*Instructions for the task*. Search the entries for the word "input" and report each line that has it.

((

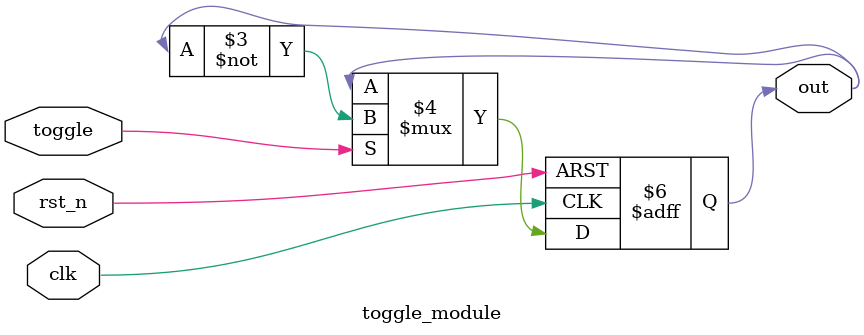
<source format=sv>
module toggle_module (
  input  logic clk,
  input  logic rst_n,
  input  logic toggle,
  output logic out
);

  always_ff @(posedge clk or negedge rst_n) begin
    if (!rst_n)
      out <= 0;
    else if (toggle)
      out <= ~out;
  end

endmodule

</source>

))

*Exercise answer*.
  input  logic clk,
  input  logic rst_n,
  input  logic toggle,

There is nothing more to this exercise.